(Chart analysis data)
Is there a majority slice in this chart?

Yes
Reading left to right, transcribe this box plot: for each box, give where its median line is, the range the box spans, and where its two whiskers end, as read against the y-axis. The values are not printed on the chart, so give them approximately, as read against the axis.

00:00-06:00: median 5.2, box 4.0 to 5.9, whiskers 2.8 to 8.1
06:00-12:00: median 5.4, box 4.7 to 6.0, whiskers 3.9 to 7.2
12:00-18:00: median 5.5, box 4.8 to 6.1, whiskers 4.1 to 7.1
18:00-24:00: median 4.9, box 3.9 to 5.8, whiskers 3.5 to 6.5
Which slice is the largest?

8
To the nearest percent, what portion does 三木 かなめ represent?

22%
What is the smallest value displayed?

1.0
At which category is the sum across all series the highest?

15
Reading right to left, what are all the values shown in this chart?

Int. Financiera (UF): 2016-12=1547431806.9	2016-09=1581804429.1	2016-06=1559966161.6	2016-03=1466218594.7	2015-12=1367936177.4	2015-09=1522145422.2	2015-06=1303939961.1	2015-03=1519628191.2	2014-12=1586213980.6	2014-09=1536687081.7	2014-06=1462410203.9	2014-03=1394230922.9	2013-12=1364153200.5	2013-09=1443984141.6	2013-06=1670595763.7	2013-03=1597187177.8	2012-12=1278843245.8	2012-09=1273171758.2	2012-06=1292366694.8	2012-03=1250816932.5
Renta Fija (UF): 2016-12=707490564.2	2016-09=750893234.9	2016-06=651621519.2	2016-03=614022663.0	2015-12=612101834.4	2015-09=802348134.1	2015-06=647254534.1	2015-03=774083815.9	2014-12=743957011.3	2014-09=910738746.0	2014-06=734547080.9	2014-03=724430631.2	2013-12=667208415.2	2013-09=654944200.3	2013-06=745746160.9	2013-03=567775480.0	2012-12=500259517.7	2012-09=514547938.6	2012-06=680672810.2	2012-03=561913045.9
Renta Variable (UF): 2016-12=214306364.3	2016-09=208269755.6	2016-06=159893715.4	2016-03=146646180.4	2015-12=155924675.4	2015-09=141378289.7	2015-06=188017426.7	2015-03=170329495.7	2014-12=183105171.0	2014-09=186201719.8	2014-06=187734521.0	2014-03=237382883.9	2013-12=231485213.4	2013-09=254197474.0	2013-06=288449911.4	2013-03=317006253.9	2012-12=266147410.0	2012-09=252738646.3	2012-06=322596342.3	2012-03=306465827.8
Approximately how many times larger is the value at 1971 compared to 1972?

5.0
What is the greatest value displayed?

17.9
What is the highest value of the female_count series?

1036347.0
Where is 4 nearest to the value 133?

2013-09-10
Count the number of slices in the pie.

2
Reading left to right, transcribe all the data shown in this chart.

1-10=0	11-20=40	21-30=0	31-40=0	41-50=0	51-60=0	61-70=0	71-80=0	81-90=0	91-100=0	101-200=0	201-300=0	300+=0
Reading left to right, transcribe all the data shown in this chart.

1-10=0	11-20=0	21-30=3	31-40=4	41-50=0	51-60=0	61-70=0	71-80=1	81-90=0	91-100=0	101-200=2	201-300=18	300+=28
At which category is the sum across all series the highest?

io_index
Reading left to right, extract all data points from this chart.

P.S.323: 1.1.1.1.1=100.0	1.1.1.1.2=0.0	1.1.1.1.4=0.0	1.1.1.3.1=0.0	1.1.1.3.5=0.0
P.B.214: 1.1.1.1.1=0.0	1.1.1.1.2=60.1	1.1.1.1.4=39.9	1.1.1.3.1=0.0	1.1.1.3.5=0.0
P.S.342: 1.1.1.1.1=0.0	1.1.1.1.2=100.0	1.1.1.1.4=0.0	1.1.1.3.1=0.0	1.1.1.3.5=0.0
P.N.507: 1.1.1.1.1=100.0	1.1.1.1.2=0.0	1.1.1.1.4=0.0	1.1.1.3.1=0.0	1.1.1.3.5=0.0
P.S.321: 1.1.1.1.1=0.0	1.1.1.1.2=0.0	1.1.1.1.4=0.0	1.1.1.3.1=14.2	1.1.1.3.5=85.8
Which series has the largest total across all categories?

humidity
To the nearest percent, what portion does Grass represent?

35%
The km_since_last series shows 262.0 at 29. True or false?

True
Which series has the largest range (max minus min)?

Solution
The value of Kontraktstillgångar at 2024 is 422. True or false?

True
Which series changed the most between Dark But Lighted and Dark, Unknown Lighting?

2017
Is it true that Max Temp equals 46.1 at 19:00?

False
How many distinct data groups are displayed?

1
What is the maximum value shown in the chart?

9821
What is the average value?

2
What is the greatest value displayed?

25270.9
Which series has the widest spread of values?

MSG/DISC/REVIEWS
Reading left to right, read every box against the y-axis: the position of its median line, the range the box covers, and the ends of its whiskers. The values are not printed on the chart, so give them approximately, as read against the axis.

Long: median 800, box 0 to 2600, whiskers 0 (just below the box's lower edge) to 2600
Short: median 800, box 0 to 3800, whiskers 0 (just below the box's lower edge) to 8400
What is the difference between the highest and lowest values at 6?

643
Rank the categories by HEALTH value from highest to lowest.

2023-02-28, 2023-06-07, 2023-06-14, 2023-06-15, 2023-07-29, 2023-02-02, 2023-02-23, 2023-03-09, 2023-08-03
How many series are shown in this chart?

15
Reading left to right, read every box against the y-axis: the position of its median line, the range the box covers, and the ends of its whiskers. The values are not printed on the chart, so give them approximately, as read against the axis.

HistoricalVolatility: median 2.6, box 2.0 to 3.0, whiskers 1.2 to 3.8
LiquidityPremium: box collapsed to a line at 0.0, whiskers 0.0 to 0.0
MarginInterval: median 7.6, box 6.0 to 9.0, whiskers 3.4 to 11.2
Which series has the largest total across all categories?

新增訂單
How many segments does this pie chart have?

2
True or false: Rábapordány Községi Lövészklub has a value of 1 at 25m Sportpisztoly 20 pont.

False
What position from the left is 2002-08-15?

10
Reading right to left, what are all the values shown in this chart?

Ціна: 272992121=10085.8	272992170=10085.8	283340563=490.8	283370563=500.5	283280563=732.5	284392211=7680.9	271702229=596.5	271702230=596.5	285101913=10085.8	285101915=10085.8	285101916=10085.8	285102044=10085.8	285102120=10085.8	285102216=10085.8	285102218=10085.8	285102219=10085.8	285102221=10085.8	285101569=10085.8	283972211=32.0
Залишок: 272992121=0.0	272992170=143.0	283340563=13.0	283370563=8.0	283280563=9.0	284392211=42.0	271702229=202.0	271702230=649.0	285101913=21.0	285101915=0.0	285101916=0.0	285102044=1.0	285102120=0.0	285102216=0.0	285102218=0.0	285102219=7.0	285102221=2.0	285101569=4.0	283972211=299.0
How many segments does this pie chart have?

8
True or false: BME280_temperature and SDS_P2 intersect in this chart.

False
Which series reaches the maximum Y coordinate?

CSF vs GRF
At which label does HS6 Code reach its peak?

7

= Assignment =
List each row above that contains the string "from". Case matters when matching.

= Expected answer =
Reading left to right, extract all data points from this chart.
Rank the categories by HEALTH value from highest to lowest.
What position from the left is 2002-08-15?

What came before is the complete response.